TO DO: Only the lines from the top of the listing below through the line containing "1. **User Overrides**: Track" should be output, exactly and with no pictures.

-- DATA SHOWN follows --

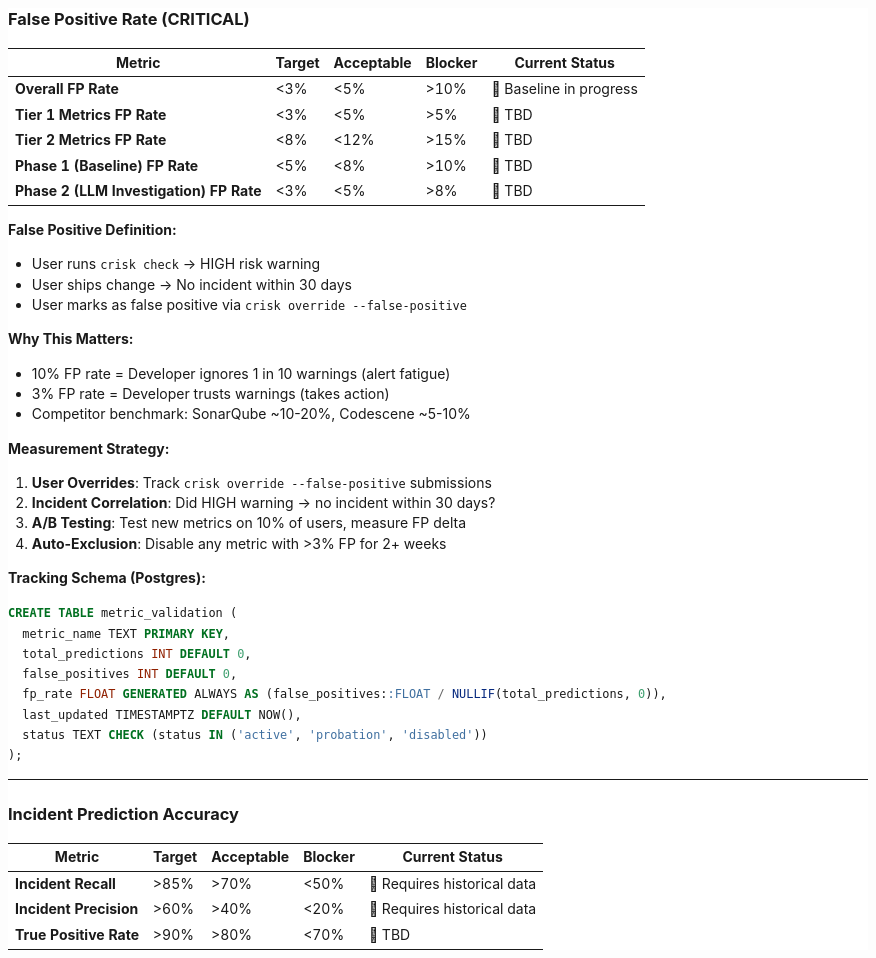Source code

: ### False Positive Rate (CRITICAL)

| Metric | Target | Acceptable | Blocker | Current Status |
|--------|--------|------------|---------|----------------|
| **Overall FP Rate** | <3% | <5% | >10% | 🚧 Baseline in progress |
| **Tier 1 Metrics FP Rate** | <3% | <5% | >5% | 🚧 TBD |
| **Tier 2 Metrics FP Rate** | <8% | <12% | >15% | 🚧 TBD |
| **Phase 1 (Baseline) FP Rate** | <5% | <8% | >10% | 🚧 TBD |
| **Phase 2 (LLM Investigation) FP Rate** | <3% | <5% | >8% | 🚧 TBD |

**False Positive Definition:**
- User runs `crisk check` → HIGH risk warning
- User ships change → No incident within 30 days
- User marks as false positive via `crisk override --false-positive`

**Why This Matters:**
- 10% FP rate = Developer ignores 1 in 10 warnings (alert fatigue)
- 3% FP rate = Developer trusts warnings (takes action)
- Competitor benchmark: SonarQube ~10-20%, Codescene ~5-10%

**Measurement Strategy:**
1. **User Overrides**: Track `crisk override --false-positive` submissions
2. **Incident Correlation**: Did HIGH warning → no incident within 30 days?
3. **A/B Testing**: Test new metrics on 10% of users, measure FP delta
4. **Auto-Exclusion**: Disable any metric with >3% FP for 2+ weeks

**Tracking Schema (Postgres):**
```sql
CREATE TABLE metric_validation (
  metric_name TEXT PRIMARY KEY,
  total_predictions INT DEFAULT 0,
  false_positives INT DEFAULT 0,
  fp_rate FLOAT GENERATED ALWAYS AS (false_positives::FLOAT / NULLIF(total_predictions, 0)),
  last_updated TIMESTAMPTZ DEFAULT NOW(),
  status TEXT CHECK (status IN ('active', 'probation', 'disabled'))
);
```

---

### Incident Prediction Accuracy

| Metric | Target | Acceptable | Blocker | Current Status |
|--------|--------|------------|---------|----------------|
| **Incident Recall** | >85% | >70% | <50% | 🚧 Requires historical data |
| **Incident Precision** | >60% | >40% | <20% | 🚧 Requires historical data |
| **True Positive Rate** | >90% | >80% | <70% | 🚧 TBD |
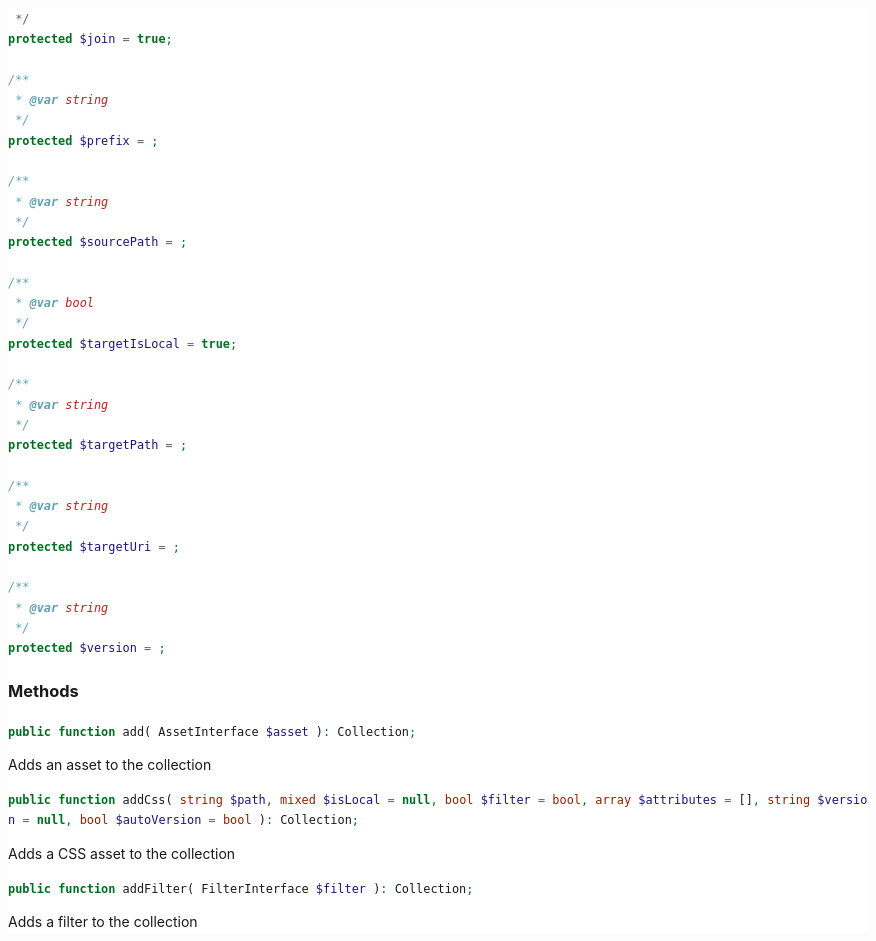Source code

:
 ```php
 */
protected $join = true;

/**
 * @var string
 */
protected $prefix = ;

/**
 * @var string
 */
protected $sourcePath = ;

/**
 * @var bool
 */
protected $targetIsLocal = true;

/**
 * @var string
 */
protected $targetPath = ;

/**
 * @var string
 */
protected $targetUri = ;

/**
 * @var string
 */
protected $version = ;

```

### Methods

```php
public function add( AssetInterface $asset ): Collection;
```
Adds an asset to the collection


```php
public function addCss( string $path, mixed $isLocal = null, bool $filter = bool, array $attributes = [], string $version = null, bool $autoVersion = bool ): Collection;
```
Adds a CSS asset to the collection


```php
public function addFilter( FilterInterface $filter ): Collection;
```
Adds a filter to the collection
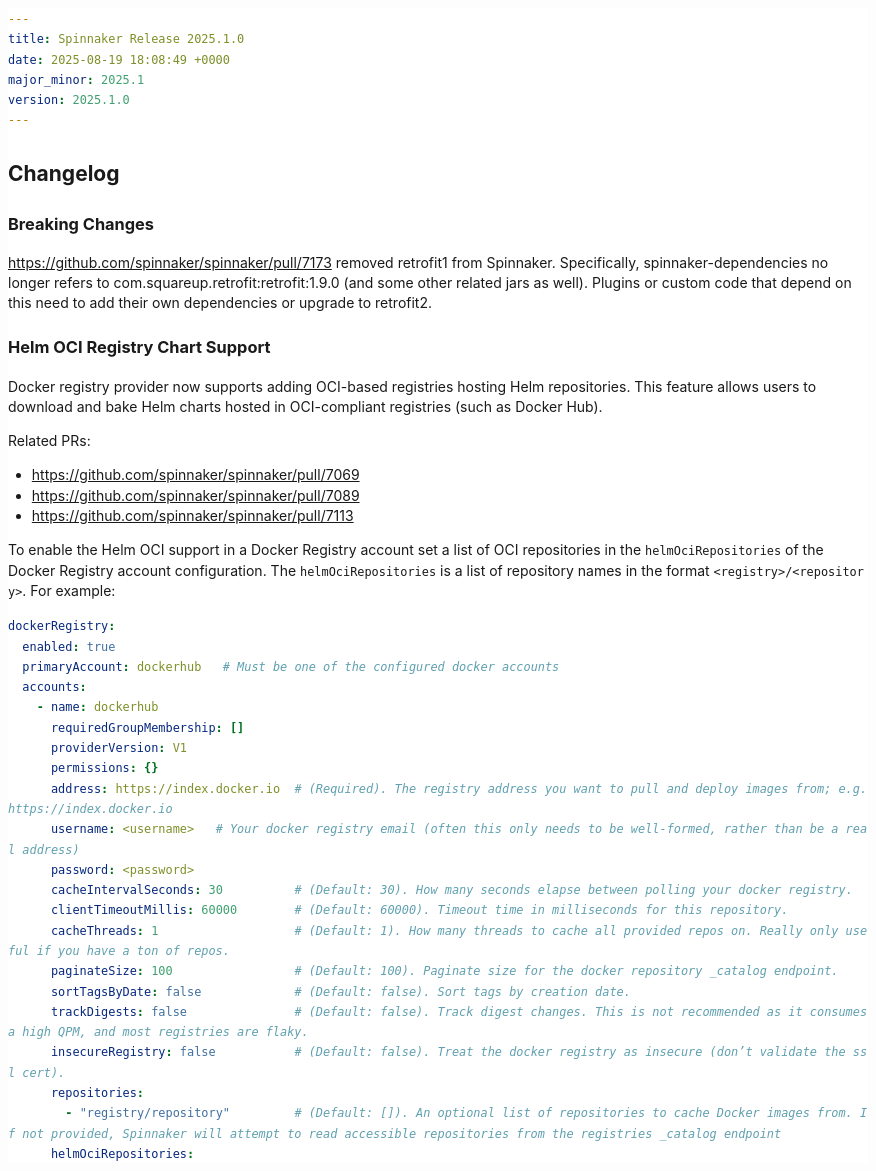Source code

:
 ```yaml
---
title: Spinnaker Release 2025.1.0
date: 2025-08-19 18:08:49 +0000
major_minor: 2025.1
version: 2025.1.0
---
```


## Changelog

### Breaking Changes

https://github.com/spinnaker/spinnaker/pull/7173 removed retrofit1 from Spinnaker.  Specifically, spinnaker-dependencies no longer refers to com.squareup.retrofit:retrofit:1.9.0 (and some other related jars as well).  Plugins or custom code that depend on this need to add their own dependencies or upgrade to retrofit2.

### Helm OCI Registry Chart Support
Docker registry provider now supports adding OCI-based registries hosting Helm repositories. This feature allows
users to download and bake Helm charts hosted in OCI-compliant registries (such as Docker Hub).

Related PRs:
- https://github.com/spinnaker/spinnaker/pull/7069
- https://github.com/spinnaker/spinnaker/pull/7089
- https://github.com/spinnaker/spinnaker/pull/7113

To enable the Helm OCI support in a Docker Registry account set a list of OCI repositories in the `helmOciRepositories`
of the Docker Registry account configuration. The `helmOciRepositories` is a list of repository names in the format `<registry>/<repository>`. For example:
```yaml
dockerRegistry:
  enabled: true
  primaryAccount: dockerhub   # Must be one of the configured docker accounts
  accounts:
    - name: dockerhub
      requiredGroupMembership: []
      providerVersion: V1
      permissions: {}
      address: https://index.docker.io  # (Required). The registry address you want to pull and deploy images from; e.g. https://index.docker.io
      username: <username>   # Your docker registry email (often this only needs to be well-formed, rather than be a real address)
      password: <password>
      cacheIntervalSeconds: 30          # (Default: 30). How many seconds elapse between polling your docker registry.
      clientTimeoutMillis: 60000        # (Default: 60000). Timeout time in milliseconds for this repository.
      cacheThreads: 1                   # (Default: 1). How many threads to cache all provided repos on. Really only useful if you have a ton of repos.
      paginateSize: 100                 # (Default: 100). Paginate size for the docker repository _catalog endpoint.
      sortTagsByDate: false             # (Default: false). Sort tags by creation date.
      trackDigests: false               # (Default: false). Track digest changes. This is not recommended as it consumes a high QPM, and most registries are flaky.
      insecureRegistry: false           # (Default: false). Treat the docker registry as insecure (don’t validate the ssl cert).
      repositories:
        - "registry/repository"         # (Default: []). An optional list of repositories to cache Docker images from. If not provided, Spinnaker will attempt to read accessible repositories from the registries _catalog endpoint
      helmOciRepositories:
```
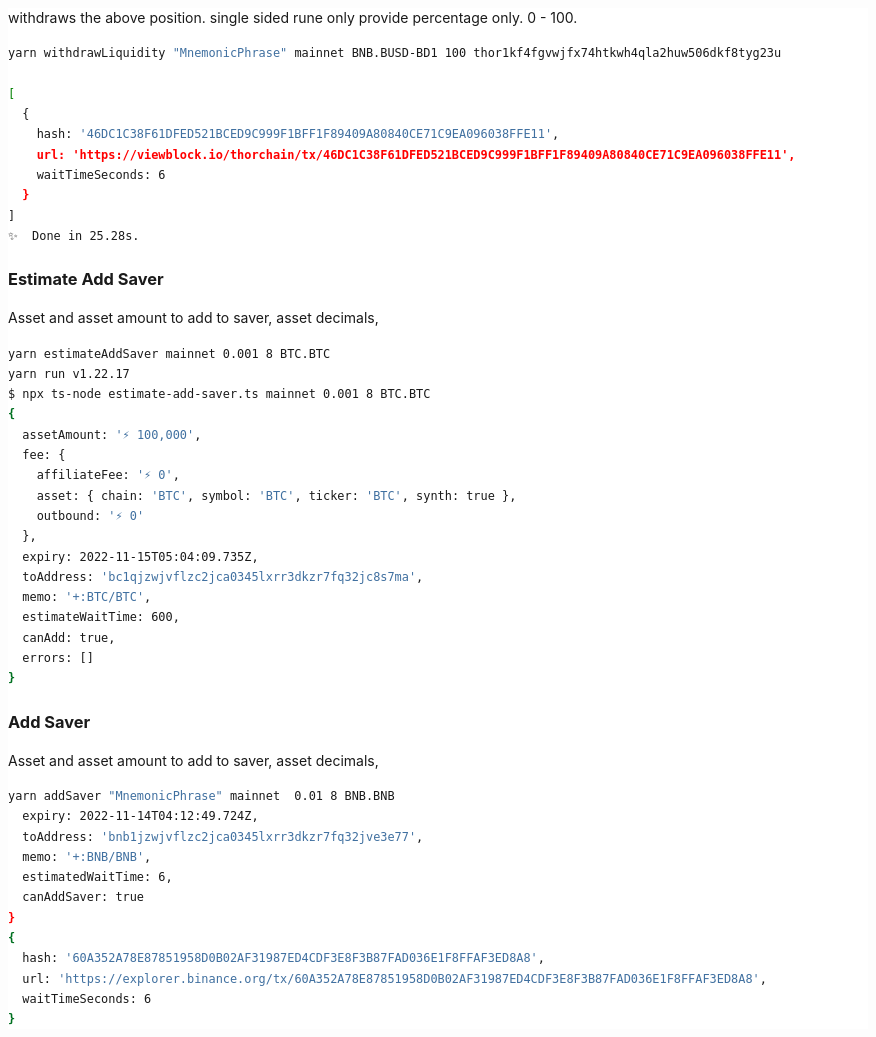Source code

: withdraws the above position. single sided rune only
provide percentage only. 0 - 100.

```bash
yarn withdrawLiquidity "MnemonicPhrase" mainnet BNB.BUSD-BD1 100 thor1kf4fgvwjfx74htkwh4qla2huw506dkf8tyg23u

[
  {
    hash: '46DC1C38F61DFED521BCED9C999F1BFF1F89409A80840CE71C9EA096038FFE11',
    url: 'https://viewblock.io/thorchain/tx/46DC1C38F61DFED521BCED9C999F1BFF1F89409A80840CE71C9EA096038FFE11',
    waitTimeSeconds: 6
  }
]
✨  Done in 25.28s.


```

### Estimate Add Saver

Asset and asset amount to add to saver, asset decimals,

```bash
yarn estimateAddSaver mainnet 0.001 8 BTC.BTC
yarn run v1.22.17
$ npx ts-node estimate-add-saver.ts mainnet 0.001 8 BTC.BTC
{
  assetAmount: '⚡ 100,000',
  fee: {
    affiliateFee: '⚡ 0',
    asset: { chain: 'BTC', symbol: 'BTC', ticker: 'BTC', synth: true },
    outbound: '⚡ 0'
  },
  expiry: 2022-11-15T05:04:09.735Z,
  toAddress: 'bc1qjzwjvflzc2jca0345lxrr3dkzr7fq32jc8s7ma',
  memo: '+:BTC/BTC',
  estimateWaitTime: 600,
  canAdd: true,
  errors: []
}
```

### Add Saver

Asset and asset amount to add to saver, asset decimals,

```bash
yarn addSaver "MnemonicPhrase" mainnet  0.01 8 BNB.BNB
  expiry: 2022-11-14T04:12:49.724Z,
  toAddress: 'bnb1jzwjvflzc2jca0345lxrr3dkzr7fq32jve3e77',
  memo: '+:BNB/BNB',
  estimatedWaitTime: 6,
  canAddSaver: true
}
{
  hash: '60A352A78E87851958D0B02AF31987ED4CDF3E8F3B87FAD036E1F8FFAF3ED8A8',
  url: 'https://explorer.binance.org/tx/60A352A78E87851958D0B02AF31987ED4CDF3E8F3B87FAD036E1F8FFAF3ED8A8',
  waitTimeSeconds: 6
}
```
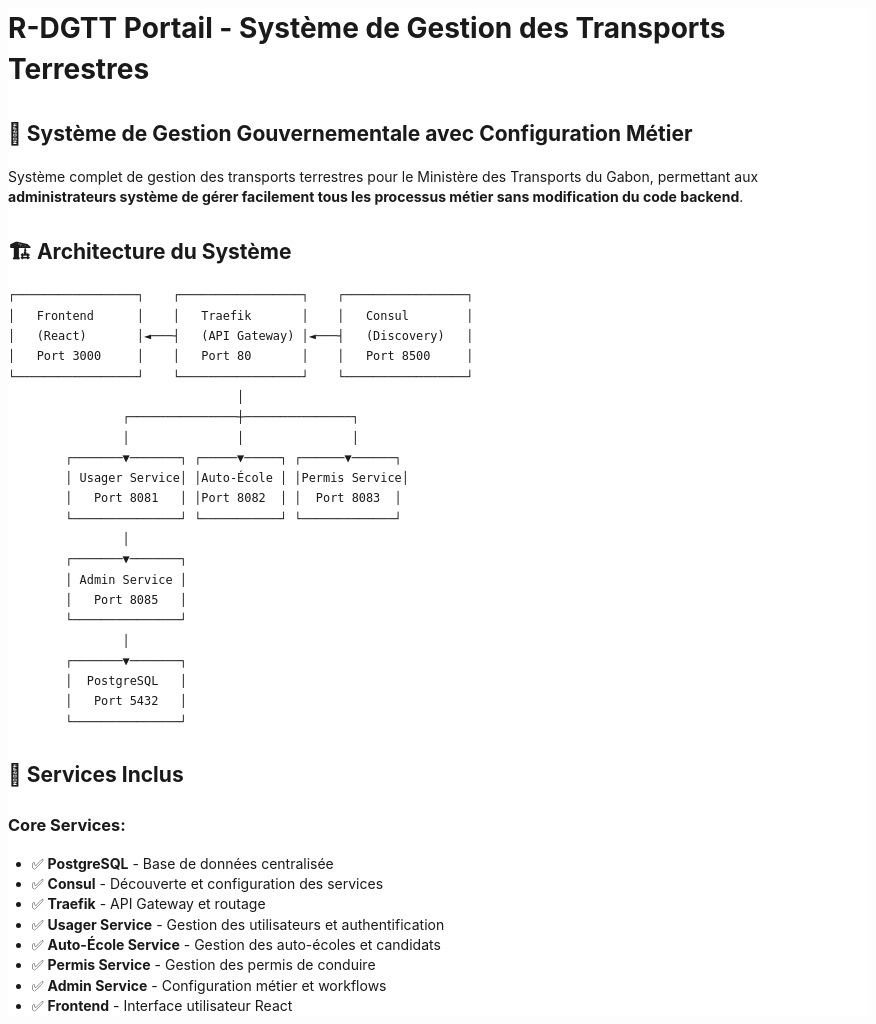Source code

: # R-DGTT Portail - Système de Gestion des Transports Terrestres

## 🎯 **Système de Gestion Gouvernementale avec Configuration Métier**

Système complet de gestion des transports terrestres pour le Ministère des Transports du Gabon, permettant aux **administrateurs système de gérer facilement tous les processus métier sans modification du code backend**.

## 🏗️ **Architecture du Système**

```
┌─────────────────┐    ┌─────────────────┐    ┌─────────────────┐
│   Frontend      │    │   Traefik       │    │   Consul        │
│   (React)       │◄───┤   (API Gateway) │◄───┤   (Discovery)   │
│   Port 3000     │    │   Port 80       │    │   Port 8500     │
└─────────────────┘    └─────────────────┘    └─────────────────┘
                                │
                ┌───────────────┼───────────────┐
                │               │               │
        ┌───────▼───────┐ ┌─────▼─────┐ ┌──────▼──────┐
        │ Usager Service│ │Auto-École │ │Permis Service│
        │   Port 8081   │ │Port 8082  │ │  Port 8083  │
        └───────────────┘ └───────────┘ └─────────────┘
                │
        ┌───────▼───────┐
        │ Admin Service │
        │   Port 8085   │
        └───────────────┘
                │
        ┌───────▼───────┐
        │  PostgreSQL   │
        │   Port 5432   │
        └───────────────┘
```

## 🚀 **Services Inclus**

### **Core Services:**
- ✅ **PostgreSQL** - Base de données centralisée
- ✅ **Consul** - Découverte et configuration des services
- ✅ **Traefik** - API Gateway et routage
- ✅ **Usager Service** - Gestion des utilisateurs et authentification
- ✅ **Auto-École Service** - Gestion des auto-écoles et candidats
- ✅ **Permis Service** - Gestion des permis de conduire
- ✅ **Admin Service** - Configuration métier et workflows
- ✅ **Frontend** - Interface utilisateur React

-- DATA SHOWN concluded --

SOLUTION TO THE EXERCISE:
Source code

: ### False Positive Rate (CRITICAL)

| Metric | Target | Acceptable | Blocker | Current Status |
|--------|--------|------------|---------|----------------|
| **Overall FP Rate** | <3% | <5% | >10% | 🚧 Baseline in progress |
| **Tier 1 Metrics FP Rate** | <3% | <5% | >5% | 🚧 TBD |
| **Tier 2 Metrics FP Rate** | <8% | <12% | >15% | 🚧 TBD |
| **Phase 1 (Baseline) FP Rate** | <5% | <8% | >10% | 🚧 TBD |
| **Phase 2 (LLM Investigation) FP Rate** | <3% | <5% | >8% | 🚧 TBD |

**False Positive Definition:**
- User runs `crisk check` → HIGH risk warning
- User ships change → No incident within 30 days
- User marks as false positive via `crisk override --false-positive`

**Why This Matters:**
- 10% FP rate = Developer ignores 1 in 10 warnings (alert fatigue)
- 3% FP rate = Developer trusts warnings (takes action)
- Competitor benchmark: SonarQube ~10-20%, Codescene ~5-10%

**Measurement Strategy:**
1. **User Overrides**: Track `crisk override --false-positive` submissions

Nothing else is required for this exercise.